Modify a Normal Study Lamp to LED Powered Lamp

I have an old study lamp, but due to the internal circuit problem (I suspect), its hard to turn it on, even after I changed the new tube. So, I decide to modify it to be LED powered lamp.



First thing I do is to “open” the whole thing.



I am not sure about the brightness of LED, but I will try to fit in 30 pcs white LED to the lamp. I arrange the LEDs in 3X10 array on a strip board.



Make sure that the 3X10 array do fit in the lamp.


Then, cut the strip board out, and solder the LEDs to the strip board.



I add in a electrolytic capacitor and resistor array to the board. You can actually use a higher watt resistor, but since I don’t have higher watt resistor in my component box, so, I simply parallel 12 pcs 220Ohm resistor to get 18.33Ohm, 3Watt resistor.



For the power supply of this lamp, I am using the 12V 1A AC to DC adaptor.

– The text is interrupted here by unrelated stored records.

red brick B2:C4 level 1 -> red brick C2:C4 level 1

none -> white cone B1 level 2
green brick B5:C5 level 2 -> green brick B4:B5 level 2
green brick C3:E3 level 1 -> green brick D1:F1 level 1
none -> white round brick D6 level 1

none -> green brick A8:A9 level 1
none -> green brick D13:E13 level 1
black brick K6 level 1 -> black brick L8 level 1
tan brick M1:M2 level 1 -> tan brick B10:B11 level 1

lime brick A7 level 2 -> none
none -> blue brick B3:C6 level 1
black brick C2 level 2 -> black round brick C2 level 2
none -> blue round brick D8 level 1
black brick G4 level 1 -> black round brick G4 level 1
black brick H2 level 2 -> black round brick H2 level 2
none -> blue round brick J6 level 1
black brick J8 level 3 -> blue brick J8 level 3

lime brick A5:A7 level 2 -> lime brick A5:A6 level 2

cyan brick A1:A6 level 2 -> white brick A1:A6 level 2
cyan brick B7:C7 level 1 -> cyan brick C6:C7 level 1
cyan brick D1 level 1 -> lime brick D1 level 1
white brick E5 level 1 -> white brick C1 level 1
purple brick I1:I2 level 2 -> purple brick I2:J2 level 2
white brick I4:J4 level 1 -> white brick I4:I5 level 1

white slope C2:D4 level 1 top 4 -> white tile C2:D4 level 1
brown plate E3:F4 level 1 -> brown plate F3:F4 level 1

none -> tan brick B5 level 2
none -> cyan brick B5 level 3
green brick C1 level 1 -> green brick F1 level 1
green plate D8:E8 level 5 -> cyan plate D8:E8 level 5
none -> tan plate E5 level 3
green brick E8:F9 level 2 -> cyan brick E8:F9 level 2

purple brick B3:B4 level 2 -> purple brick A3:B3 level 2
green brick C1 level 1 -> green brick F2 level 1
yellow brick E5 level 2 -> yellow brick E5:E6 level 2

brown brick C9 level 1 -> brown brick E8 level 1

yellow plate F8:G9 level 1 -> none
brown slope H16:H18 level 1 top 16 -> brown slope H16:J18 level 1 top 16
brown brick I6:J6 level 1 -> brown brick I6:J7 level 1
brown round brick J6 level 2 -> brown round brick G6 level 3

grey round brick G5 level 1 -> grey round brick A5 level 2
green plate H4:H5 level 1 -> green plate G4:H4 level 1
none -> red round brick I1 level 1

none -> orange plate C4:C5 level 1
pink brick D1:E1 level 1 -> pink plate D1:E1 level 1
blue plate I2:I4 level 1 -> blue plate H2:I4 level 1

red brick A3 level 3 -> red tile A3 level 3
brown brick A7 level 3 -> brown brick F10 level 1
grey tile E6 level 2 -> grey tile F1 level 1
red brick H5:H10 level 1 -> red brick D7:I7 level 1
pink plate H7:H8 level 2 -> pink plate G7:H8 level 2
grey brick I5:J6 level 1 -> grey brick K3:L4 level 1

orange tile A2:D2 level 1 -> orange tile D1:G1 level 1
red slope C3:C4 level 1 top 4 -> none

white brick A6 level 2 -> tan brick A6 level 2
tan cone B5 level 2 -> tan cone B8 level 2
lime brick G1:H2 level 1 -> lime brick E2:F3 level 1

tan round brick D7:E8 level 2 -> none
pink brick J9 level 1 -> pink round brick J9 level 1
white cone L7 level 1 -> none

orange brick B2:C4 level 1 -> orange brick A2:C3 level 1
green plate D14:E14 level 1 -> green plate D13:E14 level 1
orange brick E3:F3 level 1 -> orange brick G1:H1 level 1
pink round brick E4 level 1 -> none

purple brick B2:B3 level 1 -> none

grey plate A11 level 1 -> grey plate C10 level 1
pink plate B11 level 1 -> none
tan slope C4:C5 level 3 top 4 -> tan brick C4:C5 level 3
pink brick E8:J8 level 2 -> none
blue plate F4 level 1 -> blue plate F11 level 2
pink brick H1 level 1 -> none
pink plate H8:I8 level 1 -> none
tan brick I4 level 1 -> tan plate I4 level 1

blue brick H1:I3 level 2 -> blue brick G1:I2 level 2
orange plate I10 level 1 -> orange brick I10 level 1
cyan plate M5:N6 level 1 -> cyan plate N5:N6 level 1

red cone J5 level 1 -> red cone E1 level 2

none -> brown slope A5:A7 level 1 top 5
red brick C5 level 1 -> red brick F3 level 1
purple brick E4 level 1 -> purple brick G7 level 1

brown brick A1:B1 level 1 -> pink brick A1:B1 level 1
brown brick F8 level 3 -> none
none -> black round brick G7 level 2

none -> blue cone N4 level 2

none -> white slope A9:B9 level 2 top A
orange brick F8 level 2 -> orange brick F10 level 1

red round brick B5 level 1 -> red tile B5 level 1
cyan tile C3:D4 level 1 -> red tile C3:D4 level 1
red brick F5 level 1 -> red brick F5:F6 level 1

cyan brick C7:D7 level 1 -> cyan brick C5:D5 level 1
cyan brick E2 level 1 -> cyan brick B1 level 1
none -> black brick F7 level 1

The complete schematic of the LED lamp. (click on the image to view larger size) So, the whole schematic is quite simple, the LED array at the left side will need more than 9V (forward voltage) to power up the LEDs (series of 3 set of 10pcs parallel LEDs), and the function of the resistor array is to limit the current of the LED to around 20mA each.


Then, I apply double sided tape to fit the board to the lamp.



Continue with the wiring of the whole lamp.


Complete LED powered study lamp.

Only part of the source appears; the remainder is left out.